Problem to work on » The entire listing below is to be written out exactly, minus the pictures.

Given information »
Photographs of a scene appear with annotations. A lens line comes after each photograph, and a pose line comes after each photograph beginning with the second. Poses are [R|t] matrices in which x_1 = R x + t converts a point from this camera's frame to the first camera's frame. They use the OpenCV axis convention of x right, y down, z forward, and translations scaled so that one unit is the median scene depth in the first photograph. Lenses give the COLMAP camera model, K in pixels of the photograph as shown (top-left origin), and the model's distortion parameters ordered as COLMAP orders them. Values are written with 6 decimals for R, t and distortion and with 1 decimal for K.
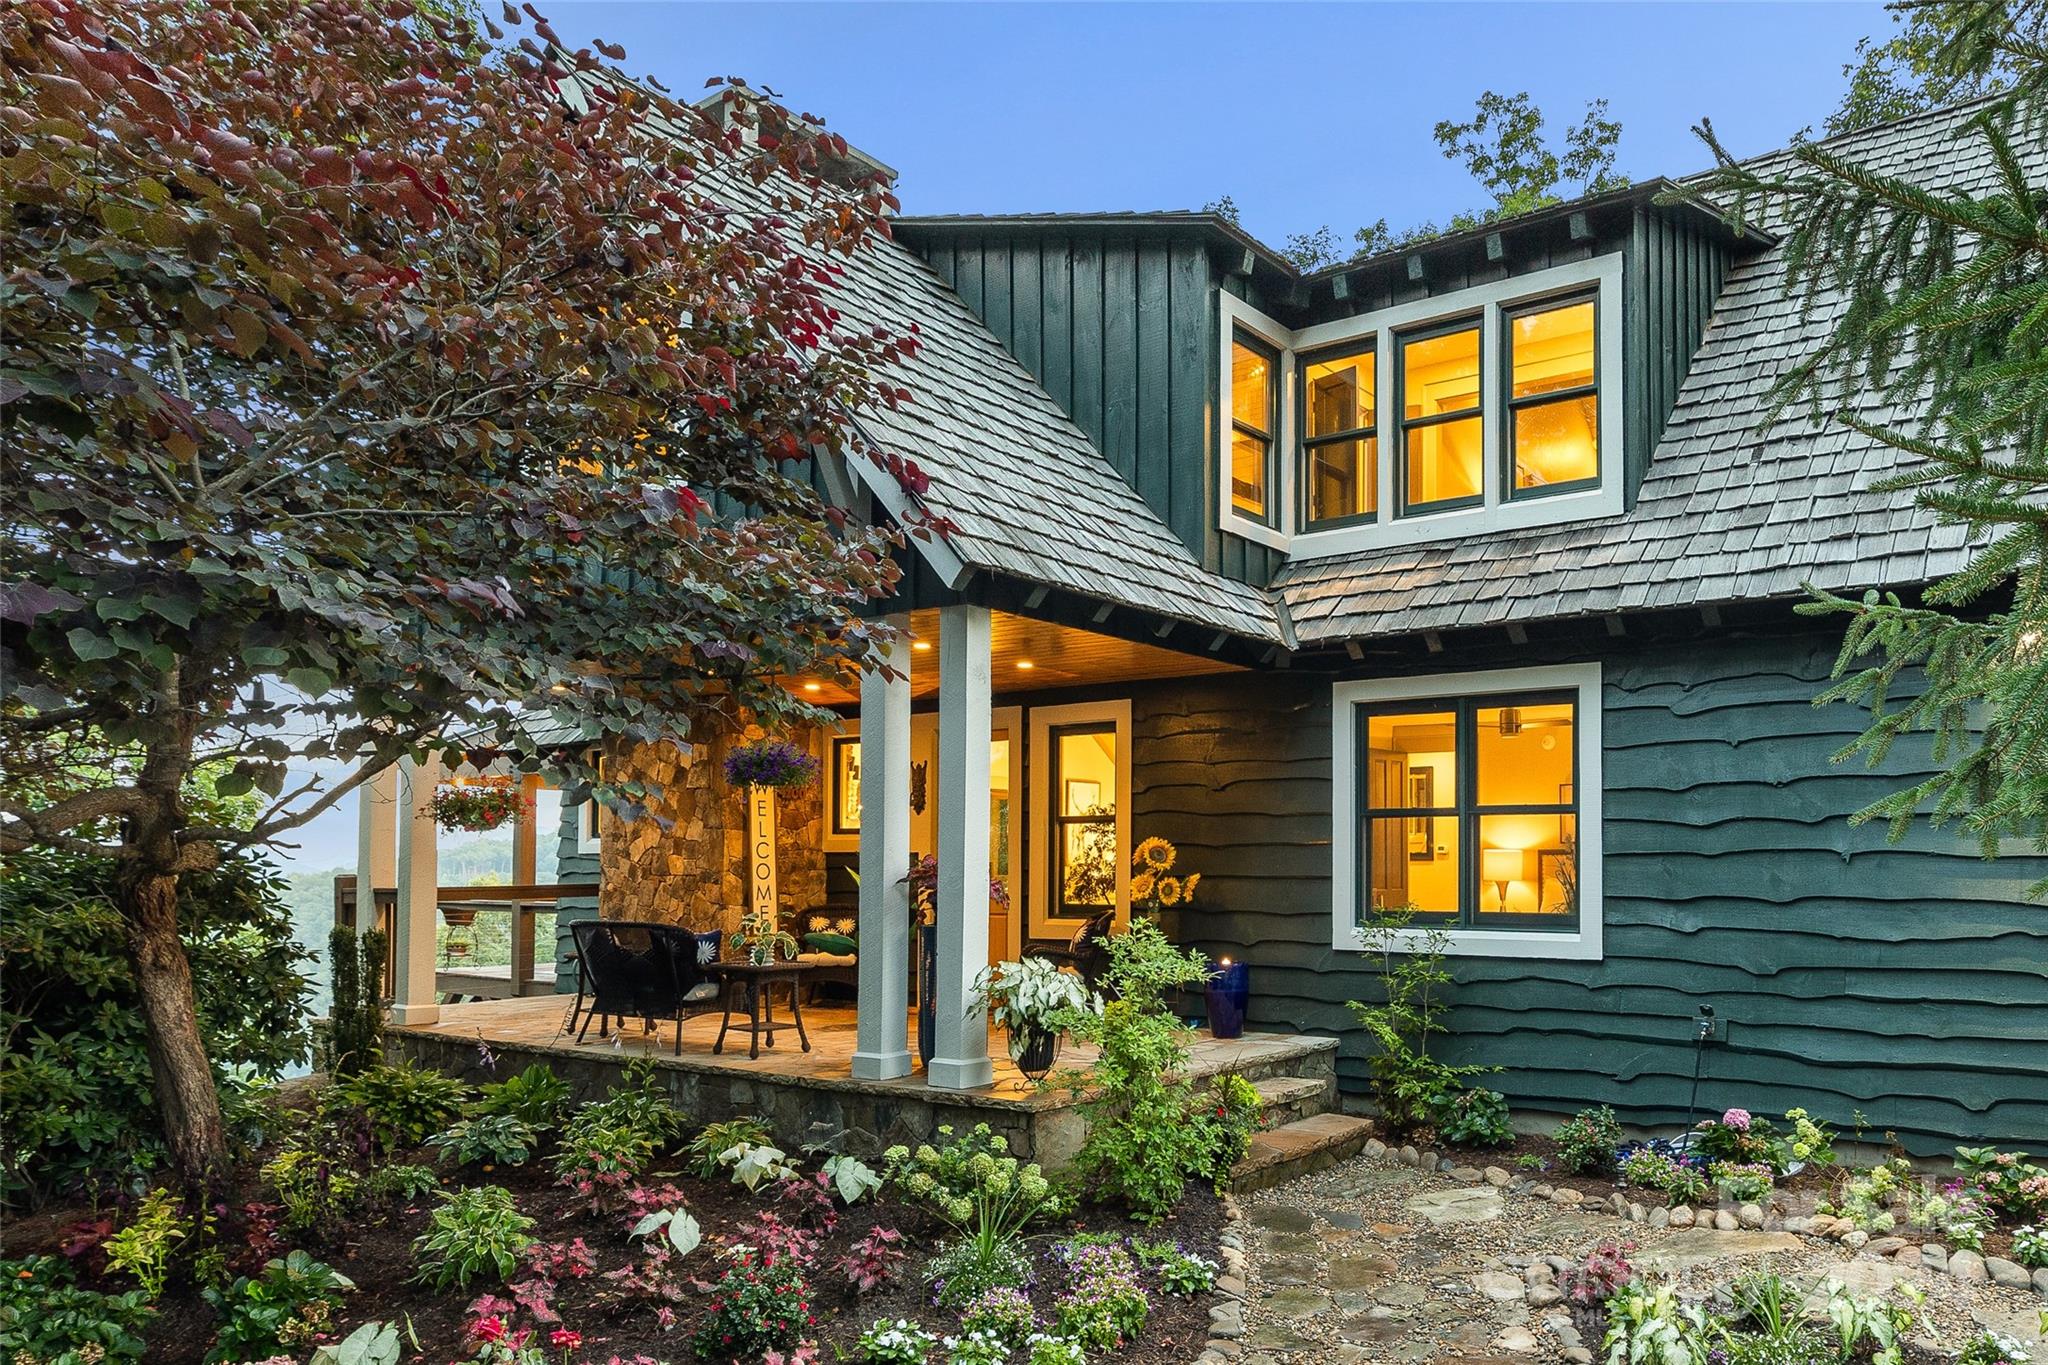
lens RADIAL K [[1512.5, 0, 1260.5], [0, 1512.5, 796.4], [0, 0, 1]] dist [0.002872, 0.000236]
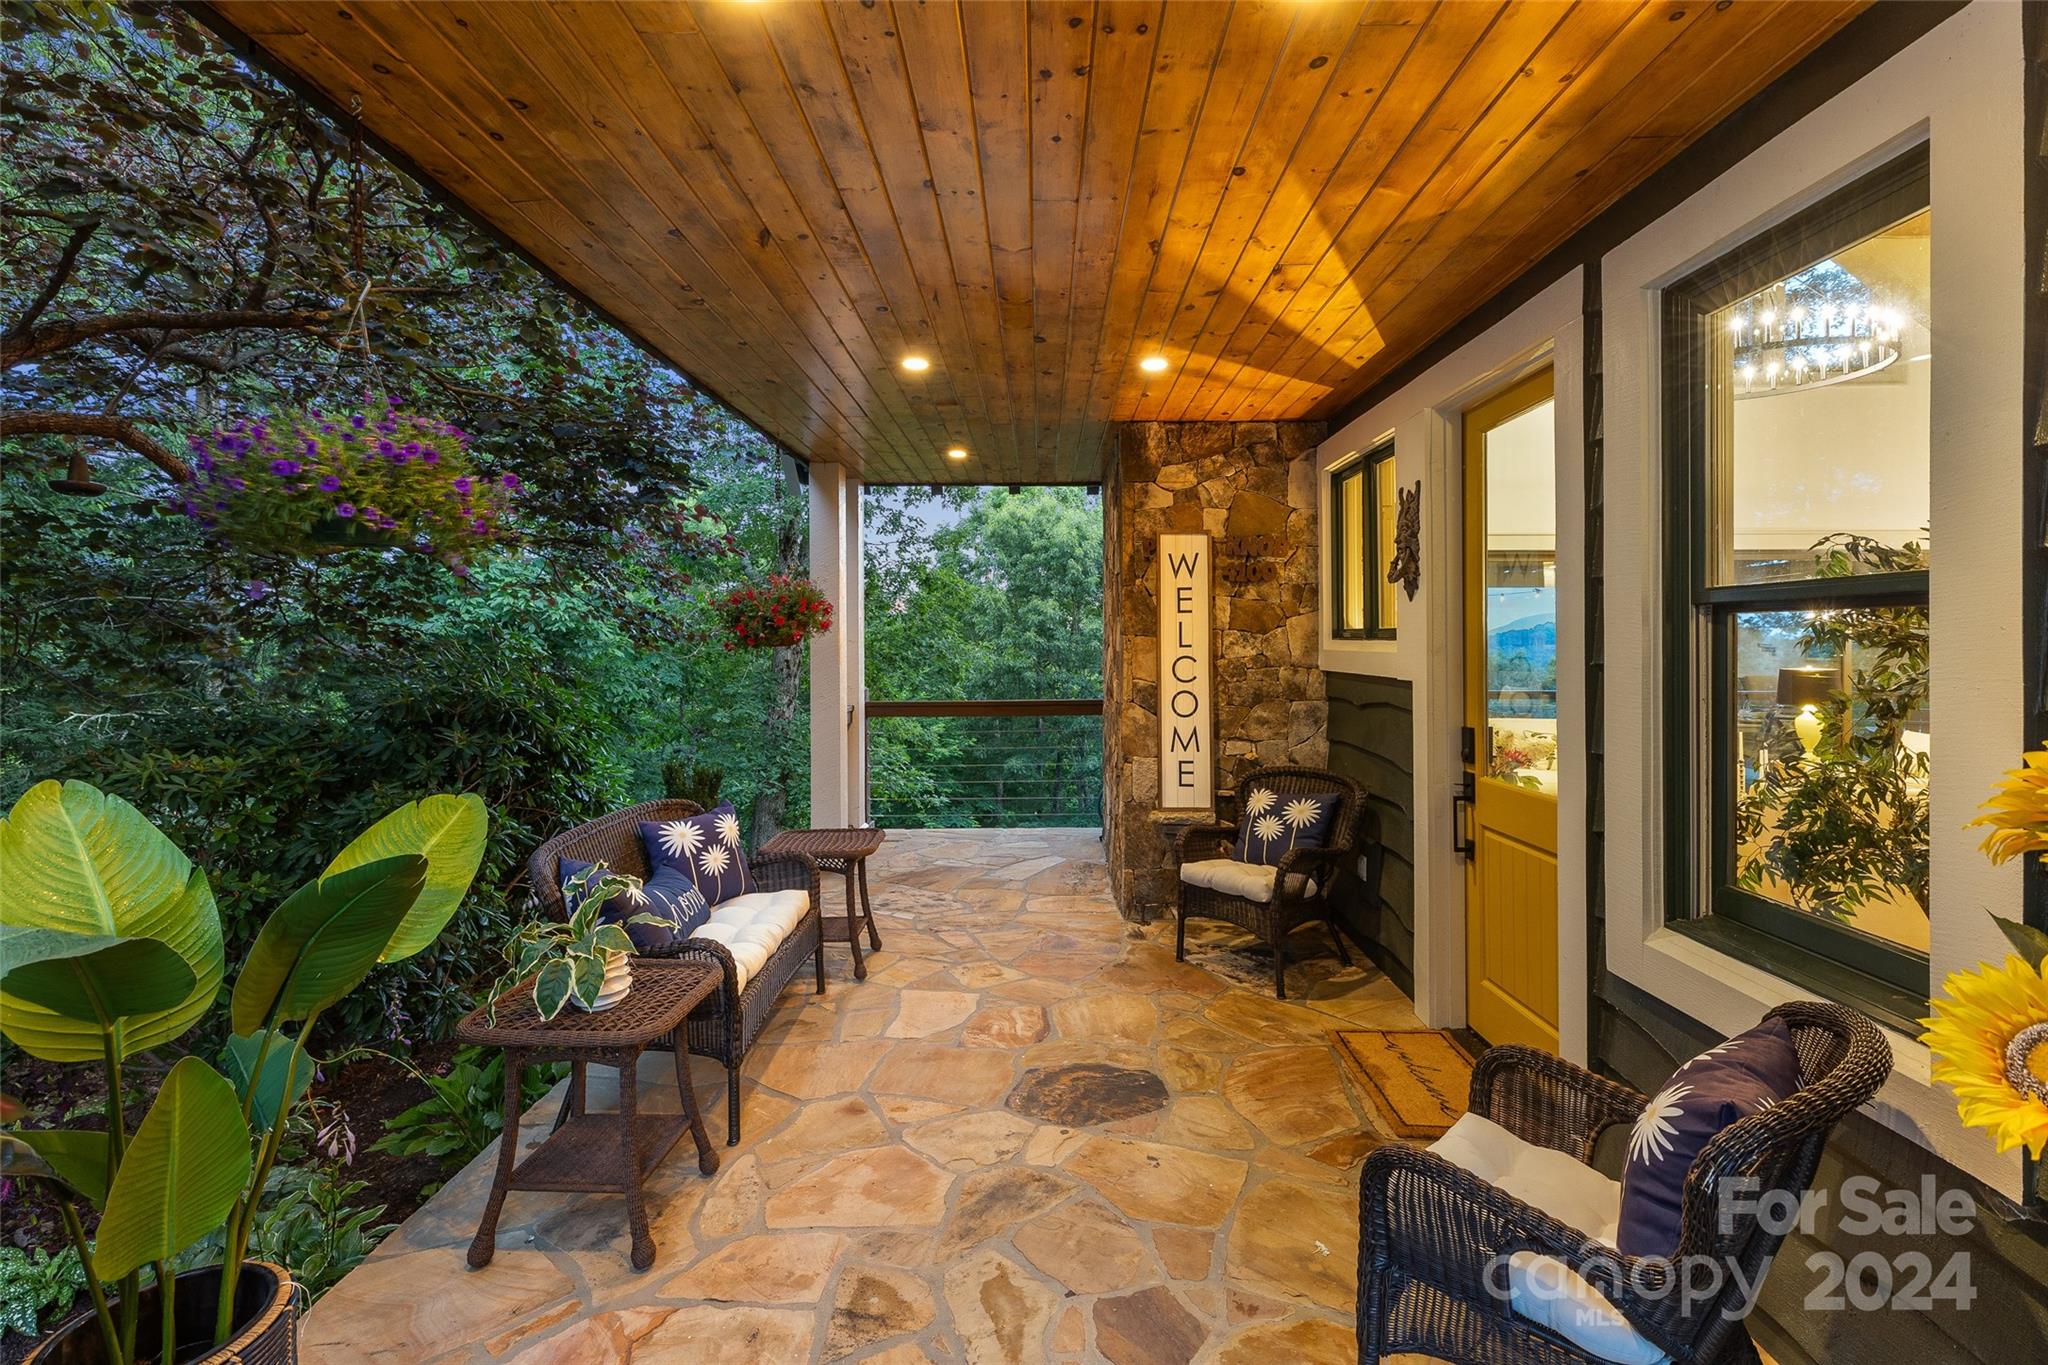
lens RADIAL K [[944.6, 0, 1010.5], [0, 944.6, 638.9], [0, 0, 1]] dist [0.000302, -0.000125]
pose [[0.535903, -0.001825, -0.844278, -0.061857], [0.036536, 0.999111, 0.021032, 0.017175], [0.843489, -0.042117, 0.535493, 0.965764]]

Result of the exercise »
Photographs of a scene appear with annotations. A lens line comes after each photograph, and a pose line comes after each photograph beginning with the second. Poses are [R|t] matrices in which x_1 = R x + t converts a point from this camera's frame to the first camera's frame. They use the OpenCV axis convention of x right, y down, z forward, and translations scaled so that one unit is the median scene depth in the first photograph. Lenses give the COLMAP camera model, K in pixels of the photograph as shown (top-left origin), and the model's distortion parameters ordered as COLMAP orders them. Values are written with 6 decimals for R, t and distortion and with 1 decimal for K.
lens RADIAL K [[1512.5, 0, 1260.5], [0, 1512.5, 796.4], [0, 0, 1]] dist [0.002872, 0.000236]
lens RADIAL K [[944.6, 0, 1010.5], [0, 944.6, 638.9], [0, 0, 1]] dist [0.000302, -0.000125]
pose [[0.535903, -0.001825, -0.844278, -0.061857], [0.036536, 0.999111, 0.021032, 0.017175], [0.843489, -0.042117, 0.535493, 0.965764]]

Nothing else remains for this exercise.